### Given passage:
╔══

School of English's spooky reads
Fancy delving into the pages of a spooky read tonight, but not sure where to start? Experts from the School of English have you covered. From children’s books to gothic tales, curl up and read on – if you’re brave enough. Happy Halloween!
Castle of Wolfenback: A German Story by Eliza Parsons (1793)
Catherine Morland: "Are they all horrid, are you sure they are all horrid?"
Eliza Parsons's Castle of Wolfenbach: a German Story is one of the seven 'horrid' tales mentioned in Austen's Northanger Abbey. An evil uncle, a blameless young woman in survival mode and a great, gloomy ancestral home hiding family secrets: could it be any more gothic?
Dr Emma Newport, Lecturer in English Literature
Funnybones by Janet and Allan Ahlberg (1980)

╚══

Transcribed page contents
╔══

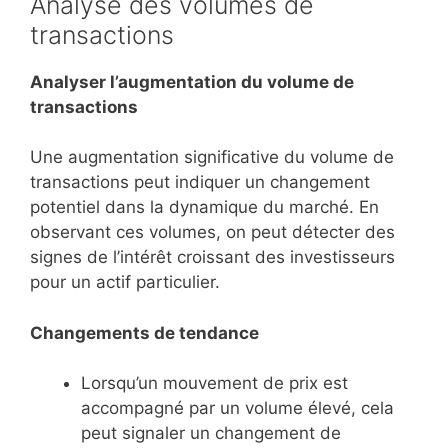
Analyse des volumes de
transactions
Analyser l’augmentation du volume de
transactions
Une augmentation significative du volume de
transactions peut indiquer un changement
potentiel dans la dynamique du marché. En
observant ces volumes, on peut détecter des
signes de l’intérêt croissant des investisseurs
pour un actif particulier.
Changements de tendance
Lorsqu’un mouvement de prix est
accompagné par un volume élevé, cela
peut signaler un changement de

╚══
╔══

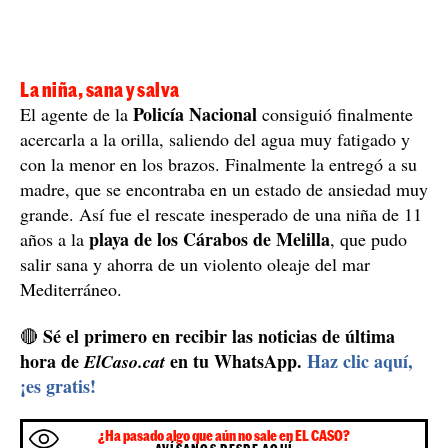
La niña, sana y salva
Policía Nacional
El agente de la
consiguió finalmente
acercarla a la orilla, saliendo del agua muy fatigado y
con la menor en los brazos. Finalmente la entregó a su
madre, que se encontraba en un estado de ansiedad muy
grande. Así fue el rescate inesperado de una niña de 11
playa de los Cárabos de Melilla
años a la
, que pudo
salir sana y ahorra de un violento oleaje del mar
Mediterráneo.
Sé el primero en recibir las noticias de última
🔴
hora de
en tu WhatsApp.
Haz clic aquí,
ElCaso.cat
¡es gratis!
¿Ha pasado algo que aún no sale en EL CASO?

╚══

### Task set:
1/ Can you turn the paragraph of the spooky reads page beginning "Eliza Parsons's Castle of Wolfenbach" into a short list that keeps its main facts?
2/ Would you carry on the spooky reads page from the point where it stops?

### Answers by item number:
1/
- *Castle of Wolfenbach: a German Story* by Eliza Parsons is one of the seven "horrid" tales mentioned in Austen's *Northanger Abbey*.
- It features an evil uncle.
- It features a blameless young woman in survival mode.
- It features a great, gloomy ancestral home that hides family secrets.

2/
As a specialist in children’s literature, I’ve got to recommend Janet and Allan Ahlberg’s hilarious and adorable picture book Funnybones—about a big skeleton, a little skeleton, and a dog skeleton who just can’t find anybody to scare. Because we all need some light relief, even at Halloween (and perhaps this October 31st in particular). Just watch out you don’t end up a pile of bones, or that you have somebody who knows how to put you back together if you do.
Dr Hannah Field, Senior Lecturer
The Call of Cthulhu and Other Weird Stories by H. P. Lovecraft (1999)
Anyone who has ever played Call of Cthulhu in the recent console version (2018), or any of the table-top role-playing games of the same title (originally 1981), or indeed Arkham Horror (based on the same game system and the author’s home town) might want to meet the original visionary, H. P. Lovecraft. It’s hard to imagine the books of Stephen King or Alan Moore, or the films of John Carpenter or Guillermo del Toro, without Lovecraft. He influenced Japanese manga, too, and more recently he’s been fêted by rebel intellectuals like Michel Houellebecq (see H. P. Lovecraft: Against the World, Against Life).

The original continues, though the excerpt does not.